PROMPT =
Switch "scientific name" to "binomial name" wherever it occurs in the listing below, changing nothing else. Give back everything from the start of the listing down to the line containing "family: Charadriidae", both included.

DATA ROWS =
* * * * * * * * *
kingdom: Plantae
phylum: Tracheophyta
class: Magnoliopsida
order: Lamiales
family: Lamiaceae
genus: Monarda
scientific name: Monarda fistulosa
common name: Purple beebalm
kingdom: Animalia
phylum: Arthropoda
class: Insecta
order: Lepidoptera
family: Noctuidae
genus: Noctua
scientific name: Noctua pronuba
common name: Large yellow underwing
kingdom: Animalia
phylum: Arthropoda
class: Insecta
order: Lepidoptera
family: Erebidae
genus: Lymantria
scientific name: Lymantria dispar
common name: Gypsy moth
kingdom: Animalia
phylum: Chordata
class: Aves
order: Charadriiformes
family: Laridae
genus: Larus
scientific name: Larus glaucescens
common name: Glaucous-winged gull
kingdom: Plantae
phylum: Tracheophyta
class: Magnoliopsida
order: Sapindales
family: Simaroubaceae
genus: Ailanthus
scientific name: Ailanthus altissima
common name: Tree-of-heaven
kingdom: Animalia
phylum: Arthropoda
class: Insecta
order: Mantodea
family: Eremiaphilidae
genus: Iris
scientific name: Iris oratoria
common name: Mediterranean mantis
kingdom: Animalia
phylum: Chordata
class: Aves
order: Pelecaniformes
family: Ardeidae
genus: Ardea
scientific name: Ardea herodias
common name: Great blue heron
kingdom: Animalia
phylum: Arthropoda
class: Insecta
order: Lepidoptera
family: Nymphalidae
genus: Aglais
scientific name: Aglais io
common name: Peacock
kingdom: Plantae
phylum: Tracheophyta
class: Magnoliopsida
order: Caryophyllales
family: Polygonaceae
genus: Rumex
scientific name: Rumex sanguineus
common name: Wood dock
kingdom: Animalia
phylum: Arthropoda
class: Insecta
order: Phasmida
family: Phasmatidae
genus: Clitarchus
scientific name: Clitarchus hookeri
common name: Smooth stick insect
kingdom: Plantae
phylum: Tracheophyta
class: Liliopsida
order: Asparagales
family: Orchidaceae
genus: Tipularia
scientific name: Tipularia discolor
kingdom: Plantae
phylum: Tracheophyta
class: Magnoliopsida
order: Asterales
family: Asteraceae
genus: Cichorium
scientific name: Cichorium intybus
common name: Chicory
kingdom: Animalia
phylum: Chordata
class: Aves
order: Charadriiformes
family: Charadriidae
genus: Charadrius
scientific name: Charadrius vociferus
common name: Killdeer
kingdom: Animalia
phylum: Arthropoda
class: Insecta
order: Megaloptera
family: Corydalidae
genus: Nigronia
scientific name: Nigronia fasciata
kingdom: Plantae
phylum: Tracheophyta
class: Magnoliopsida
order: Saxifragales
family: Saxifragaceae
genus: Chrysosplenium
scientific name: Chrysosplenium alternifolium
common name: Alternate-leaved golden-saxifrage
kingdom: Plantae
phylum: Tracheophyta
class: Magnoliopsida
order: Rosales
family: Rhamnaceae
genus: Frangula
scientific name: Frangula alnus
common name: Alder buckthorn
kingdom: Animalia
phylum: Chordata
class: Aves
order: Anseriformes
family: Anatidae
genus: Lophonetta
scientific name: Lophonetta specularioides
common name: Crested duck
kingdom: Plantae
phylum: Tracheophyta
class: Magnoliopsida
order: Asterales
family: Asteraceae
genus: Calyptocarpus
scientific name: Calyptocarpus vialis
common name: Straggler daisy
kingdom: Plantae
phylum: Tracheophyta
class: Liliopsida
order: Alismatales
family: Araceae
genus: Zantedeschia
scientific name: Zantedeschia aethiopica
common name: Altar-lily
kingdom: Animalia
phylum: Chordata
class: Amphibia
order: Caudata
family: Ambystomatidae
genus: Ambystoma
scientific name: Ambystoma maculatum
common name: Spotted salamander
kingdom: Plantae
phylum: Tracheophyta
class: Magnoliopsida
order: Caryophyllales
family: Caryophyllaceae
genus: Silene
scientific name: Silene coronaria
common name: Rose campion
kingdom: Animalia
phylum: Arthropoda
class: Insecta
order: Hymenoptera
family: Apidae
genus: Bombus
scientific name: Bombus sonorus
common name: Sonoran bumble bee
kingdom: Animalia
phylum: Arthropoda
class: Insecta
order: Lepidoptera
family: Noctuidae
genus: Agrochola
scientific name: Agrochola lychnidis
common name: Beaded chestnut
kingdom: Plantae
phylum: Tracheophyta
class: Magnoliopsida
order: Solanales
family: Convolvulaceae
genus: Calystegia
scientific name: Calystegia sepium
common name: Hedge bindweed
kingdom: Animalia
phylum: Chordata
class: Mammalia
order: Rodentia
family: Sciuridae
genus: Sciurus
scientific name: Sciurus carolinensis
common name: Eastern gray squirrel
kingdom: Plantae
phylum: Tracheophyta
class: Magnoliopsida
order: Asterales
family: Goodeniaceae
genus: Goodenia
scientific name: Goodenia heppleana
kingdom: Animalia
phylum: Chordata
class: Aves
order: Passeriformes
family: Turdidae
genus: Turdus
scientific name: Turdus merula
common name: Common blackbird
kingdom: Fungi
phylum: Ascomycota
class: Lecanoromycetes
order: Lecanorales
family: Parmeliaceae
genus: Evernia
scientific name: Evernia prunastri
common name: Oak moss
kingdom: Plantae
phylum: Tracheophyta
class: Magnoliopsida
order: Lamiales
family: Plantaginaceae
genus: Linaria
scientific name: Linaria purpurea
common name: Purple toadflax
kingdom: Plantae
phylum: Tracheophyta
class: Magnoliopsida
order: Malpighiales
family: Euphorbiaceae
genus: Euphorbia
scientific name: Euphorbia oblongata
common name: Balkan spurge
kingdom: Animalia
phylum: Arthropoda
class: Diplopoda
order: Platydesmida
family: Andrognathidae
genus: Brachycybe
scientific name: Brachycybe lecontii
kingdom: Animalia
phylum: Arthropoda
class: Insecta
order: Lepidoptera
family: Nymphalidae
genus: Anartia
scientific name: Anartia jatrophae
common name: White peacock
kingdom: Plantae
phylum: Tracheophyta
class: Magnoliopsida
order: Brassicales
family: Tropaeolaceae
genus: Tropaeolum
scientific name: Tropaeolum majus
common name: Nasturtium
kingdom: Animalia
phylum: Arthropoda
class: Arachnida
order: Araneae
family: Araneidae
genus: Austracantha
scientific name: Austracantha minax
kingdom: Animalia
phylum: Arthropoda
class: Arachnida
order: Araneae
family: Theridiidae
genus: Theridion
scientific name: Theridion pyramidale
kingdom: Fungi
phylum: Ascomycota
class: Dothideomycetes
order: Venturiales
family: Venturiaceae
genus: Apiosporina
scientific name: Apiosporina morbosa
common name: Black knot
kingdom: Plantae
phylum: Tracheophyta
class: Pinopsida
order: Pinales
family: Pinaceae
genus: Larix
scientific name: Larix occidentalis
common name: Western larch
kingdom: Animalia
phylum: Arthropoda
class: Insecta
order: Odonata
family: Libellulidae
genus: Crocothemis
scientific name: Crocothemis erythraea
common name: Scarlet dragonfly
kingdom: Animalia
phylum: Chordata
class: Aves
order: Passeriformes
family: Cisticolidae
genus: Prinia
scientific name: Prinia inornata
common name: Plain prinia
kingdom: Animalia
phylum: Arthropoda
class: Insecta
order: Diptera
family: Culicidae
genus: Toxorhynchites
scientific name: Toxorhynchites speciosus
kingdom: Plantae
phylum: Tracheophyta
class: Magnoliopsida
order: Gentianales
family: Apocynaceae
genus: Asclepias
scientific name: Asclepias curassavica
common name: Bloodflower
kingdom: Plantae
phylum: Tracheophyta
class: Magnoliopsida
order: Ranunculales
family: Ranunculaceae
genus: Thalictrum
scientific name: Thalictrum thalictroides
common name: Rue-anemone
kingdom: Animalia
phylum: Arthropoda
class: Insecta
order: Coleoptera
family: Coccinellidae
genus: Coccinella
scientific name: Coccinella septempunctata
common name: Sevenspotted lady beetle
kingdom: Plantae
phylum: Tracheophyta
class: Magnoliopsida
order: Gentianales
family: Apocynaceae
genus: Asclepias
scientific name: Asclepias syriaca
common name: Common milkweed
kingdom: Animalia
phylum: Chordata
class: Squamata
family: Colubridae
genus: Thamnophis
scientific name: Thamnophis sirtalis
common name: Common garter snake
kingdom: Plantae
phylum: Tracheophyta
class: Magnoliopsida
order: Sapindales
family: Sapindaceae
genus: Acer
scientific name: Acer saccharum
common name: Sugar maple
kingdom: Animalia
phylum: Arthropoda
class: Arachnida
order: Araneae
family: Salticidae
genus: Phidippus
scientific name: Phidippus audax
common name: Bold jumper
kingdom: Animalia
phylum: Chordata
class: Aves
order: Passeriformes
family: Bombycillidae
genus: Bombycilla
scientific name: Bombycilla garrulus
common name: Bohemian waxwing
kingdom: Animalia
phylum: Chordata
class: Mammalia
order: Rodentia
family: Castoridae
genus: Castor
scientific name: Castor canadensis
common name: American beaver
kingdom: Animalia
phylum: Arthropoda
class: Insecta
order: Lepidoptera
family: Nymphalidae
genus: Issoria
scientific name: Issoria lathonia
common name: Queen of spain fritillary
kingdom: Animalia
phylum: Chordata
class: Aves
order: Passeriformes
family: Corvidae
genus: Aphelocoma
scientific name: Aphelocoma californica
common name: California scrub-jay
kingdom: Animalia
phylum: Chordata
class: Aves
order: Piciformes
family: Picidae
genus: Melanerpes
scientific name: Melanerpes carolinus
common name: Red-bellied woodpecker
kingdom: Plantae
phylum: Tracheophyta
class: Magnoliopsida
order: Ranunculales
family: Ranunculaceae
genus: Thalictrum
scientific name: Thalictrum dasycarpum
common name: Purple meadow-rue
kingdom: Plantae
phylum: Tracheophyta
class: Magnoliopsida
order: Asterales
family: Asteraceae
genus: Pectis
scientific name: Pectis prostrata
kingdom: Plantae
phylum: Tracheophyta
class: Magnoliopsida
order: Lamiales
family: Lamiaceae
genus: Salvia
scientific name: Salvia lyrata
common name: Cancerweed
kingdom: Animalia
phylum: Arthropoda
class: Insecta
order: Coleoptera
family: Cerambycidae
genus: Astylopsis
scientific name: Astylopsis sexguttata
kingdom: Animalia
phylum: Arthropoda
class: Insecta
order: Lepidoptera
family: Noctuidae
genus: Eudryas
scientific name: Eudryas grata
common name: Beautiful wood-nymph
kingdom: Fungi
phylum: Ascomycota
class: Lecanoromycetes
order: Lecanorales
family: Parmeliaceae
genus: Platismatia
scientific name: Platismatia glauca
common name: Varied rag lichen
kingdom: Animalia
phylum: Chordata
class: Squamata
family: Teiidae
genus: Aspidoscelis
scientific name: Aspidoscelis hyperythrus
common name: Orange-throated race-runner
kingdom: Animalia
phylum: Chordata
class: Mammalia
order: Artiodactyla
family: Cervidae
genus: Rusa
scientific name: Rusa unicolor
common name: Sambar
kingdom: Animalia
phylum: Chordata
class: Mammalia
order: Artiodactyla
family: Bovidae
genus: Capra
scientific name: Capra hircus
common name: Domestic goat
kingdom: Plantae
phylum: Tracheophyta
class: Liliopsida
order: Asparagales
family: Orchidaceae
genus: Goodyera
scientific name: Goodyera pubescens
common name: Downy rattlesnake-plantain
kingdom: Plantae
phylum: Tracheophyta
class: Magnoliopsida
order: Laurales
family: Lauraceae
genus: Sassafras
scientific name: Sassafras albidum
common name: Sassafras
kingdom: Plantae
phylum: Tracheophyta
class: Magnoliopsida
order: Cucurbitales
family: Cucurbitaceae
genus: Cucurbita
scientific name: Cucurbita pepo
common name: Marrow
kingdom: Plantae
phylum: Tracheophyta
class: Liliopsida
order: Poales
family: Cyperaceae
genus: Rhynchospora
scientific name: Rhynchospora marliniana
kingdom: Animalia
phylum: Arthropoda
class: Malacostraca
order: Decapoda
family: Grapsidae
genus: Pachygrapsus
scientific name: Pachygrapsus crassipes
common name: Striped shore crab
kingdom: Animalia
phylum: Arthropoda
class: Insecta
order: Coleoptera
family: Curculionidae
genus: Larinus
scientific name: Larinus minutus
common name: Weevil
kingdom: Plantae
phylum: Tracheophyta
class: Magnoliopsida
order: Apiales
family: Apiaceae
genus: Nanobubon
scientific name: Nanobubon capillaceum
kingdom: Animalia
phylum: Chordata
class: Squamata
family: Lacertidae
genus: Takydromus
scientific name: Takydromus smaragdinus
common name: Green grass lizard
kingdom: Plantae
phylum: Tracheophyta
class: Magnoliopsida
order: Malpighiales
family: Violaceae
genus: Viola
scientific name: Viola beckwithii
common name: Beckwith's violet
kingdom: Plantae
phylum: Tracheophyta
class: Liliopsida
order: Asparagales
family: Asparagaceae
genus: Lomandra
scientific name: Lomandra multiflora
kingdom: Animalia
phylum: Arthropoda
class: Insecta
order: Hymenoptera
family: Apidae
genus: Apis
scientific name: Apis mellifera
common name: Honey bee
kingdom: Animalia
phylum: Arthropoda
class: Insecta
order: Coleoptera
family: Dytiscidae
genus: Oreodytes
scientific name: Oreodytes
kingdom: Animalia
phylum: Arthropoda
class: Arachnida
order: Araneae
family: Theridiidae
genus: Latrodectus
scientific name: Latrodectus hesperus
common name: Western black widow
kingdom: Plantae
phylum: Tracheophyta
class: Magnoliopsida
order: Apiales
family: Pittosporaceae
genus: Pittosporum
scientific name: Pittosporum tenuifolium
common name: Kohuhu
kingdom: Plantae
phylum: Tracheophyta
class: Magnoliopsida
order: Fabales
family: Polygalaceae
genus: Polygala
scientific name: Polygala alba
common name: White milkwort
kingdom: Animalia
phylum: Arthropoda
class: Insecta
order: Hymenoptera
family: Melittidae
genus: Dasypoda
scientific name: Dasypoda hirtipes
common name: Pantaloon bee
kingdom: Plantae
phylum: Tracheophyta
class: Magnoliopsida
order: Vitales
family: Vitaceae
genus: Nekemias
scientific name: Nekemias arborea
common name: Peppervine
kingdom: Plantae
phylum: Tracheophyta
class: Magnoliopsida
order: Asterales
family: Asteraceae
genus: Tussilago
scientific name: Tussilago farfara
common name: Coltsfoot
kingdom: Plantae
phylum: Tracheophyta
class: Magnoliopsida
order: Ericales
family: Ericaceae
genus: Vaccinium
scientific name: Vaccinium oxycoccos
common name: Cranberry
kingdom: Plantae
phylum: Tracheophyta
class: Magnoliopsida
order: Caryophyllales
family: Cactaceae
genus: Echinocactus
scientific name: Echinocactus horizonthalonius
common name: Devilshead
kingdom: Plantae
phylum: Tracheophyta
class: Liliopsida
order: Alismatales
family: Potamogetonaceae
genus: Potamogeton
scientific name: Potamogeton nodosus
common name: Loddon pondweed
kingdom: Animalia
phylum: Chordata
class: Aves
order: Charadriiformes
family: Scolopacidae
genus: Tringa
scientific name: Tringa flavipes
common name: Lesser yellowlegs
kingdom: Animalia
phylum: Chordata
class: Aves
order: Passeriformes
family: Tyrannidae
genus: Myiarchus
* * * * * * * * *
RESULT OF THIS TASK =
kingdom: Plantae
phylum: Tracheophyta
class: Magnoliopsida
order: Lamiales
family: Lamiaceae
genus: Monarda
binomial name: Monarda fistulosa
common name: Purple beebalm
kingdom: Animalia
phylum: Arthropoda
class: Insecta
order: Lepidoptera
family: Noctuidae
genus: Noctua
binomial name: Noctua pronuba
common name: Large yellow underwing
kingdom: Animalia
phylum: Arthropoda
class: Insecta
order: Lepidoptera
family: Erebidae
genus: Lymantria
binomial name: Lymantria dispar
common name: Gypsy moth
kingdom: Animalia
phylum: Chordata
class: Aves
order: Charadriiformes
family: Laridae
genus: Larus
binomial name: Larus glaucescens
common name: Glaucous-winged gull
kingdom: Plantae
phylum: Tracheophyta
class: Magnoliopsida
order: Sapindales
family: Simaroubaceae
genus: Ailanthus
binomial name: Ailanthus altissima
common name: Tree-of-heaven
kingdom: Animalia
phylum: Arthropoda
class: Insecta
order: Mantodea
family: Eremiaphilidae
genus: Iris
binomial name: Iris oratoria
common name: Mediterranean mantis
kingdom: Animalia
phylum: Chordata
class: Aves
order: Pelecaniformes
family: Ardeidae
genus: Ardea
binomial name: Ardea herodias
common name: Great blue heron
kingdom: Animalia
phylum: Arthropoda
class: Insecta
order: Lepidoptera
family: Nymphalidae
genus: Aglais
binomial name: Aglais io
common name: Peacock
kingdom: Plantae
phylum: Tracheophyta
class: Magnoliopsida
order: Caryophyllales
family: Polygonaceae
genus: Rumex
binomial name: Rumex sanguineus
common name: Wood dock
kingdom: Animalia
phylum: Arthropoda
class: Insecta
order: Phasmida
family: Phasmatidae
genus: Clitarchus
binomial name: Clitarchus hookeri
common name: Smooth stick insect
kingdom: Plantae
phylum: Tracheophyta
class: Liliopsida
order: Asparagales
family: Orchidaceae
genus: Tipularia
binomial name: Tipularia discolor
kingdom: Plantae
phylum: Tracheophyta
class: Magnoliopsida
order: Asterales
family: Asteraceae
genus: Cichorium
binomial name: Cichorium intybus
common name: Chicory
kingdom: Animalia
phylum: Chordata
class: Aves
order: Charadriiformes
family: Charadriidae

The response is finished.